Belum usai masalah Gaza, Sudan pun kini membara. Kondisi kemanusiaan di El‑Fasher, ibu kota negara bagian Darfur Utara semakin mengkhawatirkan setelah lebih dari 62.000 warga mengungsi hanya dalam waktu empat hari terakhir, yaitu antara 26 hingga 29 Oktober.
Laporan dari International Organization for Migration (IOM) menyebutkan bahwa setidaknya 62.263 orang meninggalkan El-Fasher dan wilayah sekitarnya setelah kota ini direbut oleh Rapid Support Forces (RSF) atau Pasukan Dukungan Cepat yang dikomandoi Jenderal Mohamed Hamdan Dagalo.
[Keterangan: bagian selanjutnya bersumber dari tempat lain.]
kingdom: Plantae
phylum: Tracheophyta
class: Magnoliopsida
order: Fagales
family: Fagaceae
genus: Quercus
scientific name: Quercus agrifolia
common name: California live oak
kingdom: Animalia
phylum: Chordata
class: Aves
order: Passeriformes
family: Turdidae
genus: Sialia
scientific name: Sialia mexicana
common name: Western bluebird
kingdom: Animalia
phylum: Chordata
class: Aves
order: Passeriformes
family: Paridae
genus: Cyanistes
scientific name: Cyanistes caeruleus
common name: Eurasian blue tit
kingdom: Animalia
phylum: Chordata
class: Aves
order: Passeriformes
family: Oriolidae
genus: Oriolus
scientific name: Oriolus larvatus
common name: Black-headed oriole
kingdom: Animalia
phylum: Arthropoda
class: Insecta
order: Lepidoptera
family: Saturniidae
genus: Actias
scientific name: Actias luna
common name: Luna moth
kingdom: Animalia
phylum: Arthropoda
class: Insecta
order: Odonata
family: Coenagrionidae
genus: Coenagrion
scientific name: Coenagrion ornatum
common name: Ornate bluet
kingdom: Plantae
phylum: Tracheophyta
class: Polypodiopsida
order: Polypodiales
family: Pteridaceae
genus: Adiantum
RSF berhasil memukul mundur tentara Sudan dan merebut ibukota setelah pengepungan selama lebih 18 bulan.
Krisis ini turut diperparah oleh kekurangan pangan, air bersih dan tempat berteduh yang layak. Salah satu rute pengungsian besar menuju El‑Obeid, dengan sekitar 1.900 orang tiba dalam kondisi sulit. Tak hanya itu, kekerasan dan pelanggaran hak asasi manusia dilaporkan semakin marak. Tidak sedikit kaum perempuan yang dirudapaksa sebelum dibunuh bersama anak-anak mereka. Kaum laki-lakinya, tua maupun muda, disiksa dengan kejam, digantung di tempat-tempat umum, lalu ditembak secara massal. Semua itu sengaja mereka rekam dan videonya disebar ke seluruh dunia.
Konflik bersenjata antara RSF dan militer Sudan yang telah berlangsung sejak April 2023 terus memaksa jutaan warga mengungsi. Situasi ini menegaskan bahwa krisis di Sudan bukan hanya sekedar konflik militer semata, melainkan juga bencana kemanusiaan yang memerlukan perhatian dan aksi cepat komunitas internasional. (Minanews.net, 7/11/2025)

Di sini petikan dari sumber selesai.